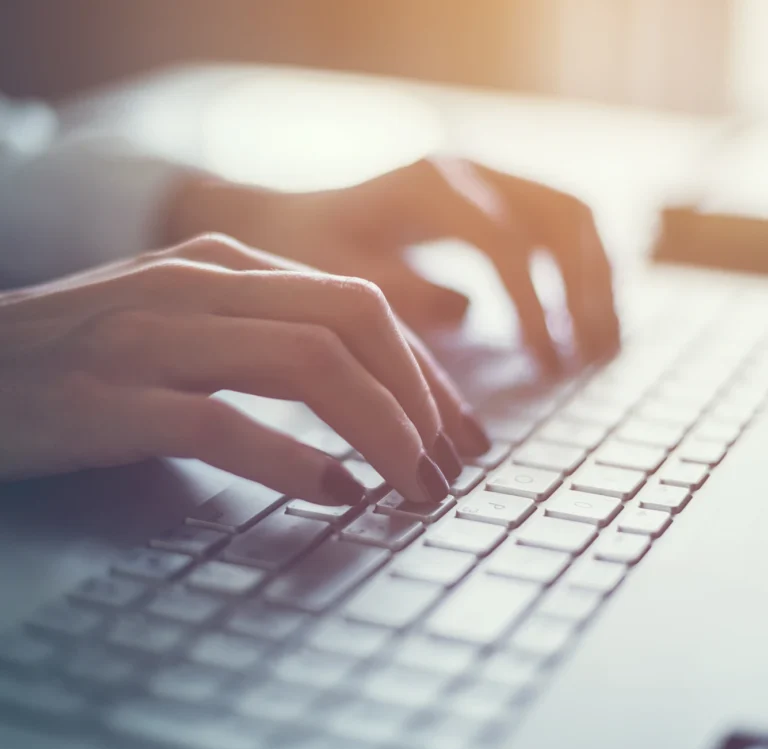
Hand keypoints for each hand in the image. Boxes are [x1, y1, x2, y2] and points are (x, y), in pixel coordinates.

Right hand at [0, 235, 490, 501]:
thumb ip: (268, 333)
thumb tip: (364, 386)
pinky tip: (336, 492)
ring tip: (414, 486)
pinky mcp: (113, 399)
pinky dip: (294, 461)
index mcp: (227, 263)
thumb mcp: (189, 320)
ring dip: (382, 430)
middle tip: (449, 464)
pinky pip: (225, 423)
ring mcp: (155, 336)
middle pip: (353, 322)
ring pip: (308, 364)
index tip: (457, 430)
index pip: (361, 304)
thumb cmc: (88, 352)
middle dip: (420, 397)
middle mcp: (200, 284)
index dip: (424, 372)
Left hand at [169, 158, 619, 373]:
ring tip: (603, 346)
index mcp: (429, 187)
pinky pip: (557, 227)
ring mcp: (485, 179)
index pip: (506, 244)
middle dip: (587, 290)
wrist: (290, 222)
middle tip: (595, 357)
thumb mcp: (340, 280)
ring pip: (572, 217)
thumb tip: (469, 311)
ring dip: (596, 280)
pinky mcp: (492, 199)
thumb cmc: (307, 256)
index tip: (548, 367)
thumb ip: (401, 296)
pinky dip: (580, 272)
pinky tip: (583, 319)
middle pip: (562, 217)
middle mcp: (469, 170)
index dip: (535, 308)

----------------

Repeat the entries above verbatim, but only from the line that has "thumb mcp: (189, 320)" down to the line that has "index dip: (424, 372)", inclusive.

thumb mcp: (189, 320)
ring dip: (382, 430)
middle tip: (449, 464)
pinky pip: (225, 423)
ring mcp: (155, 336)
middle pip: (353, 322)
ring pip: (308, 364)
index tip: (457, 430)
index pip: (361, 304)
thumb cmc: (88, 352)
middle dip: (420, 397)
middle mcp: (200, 284)
index dip: (424, 372)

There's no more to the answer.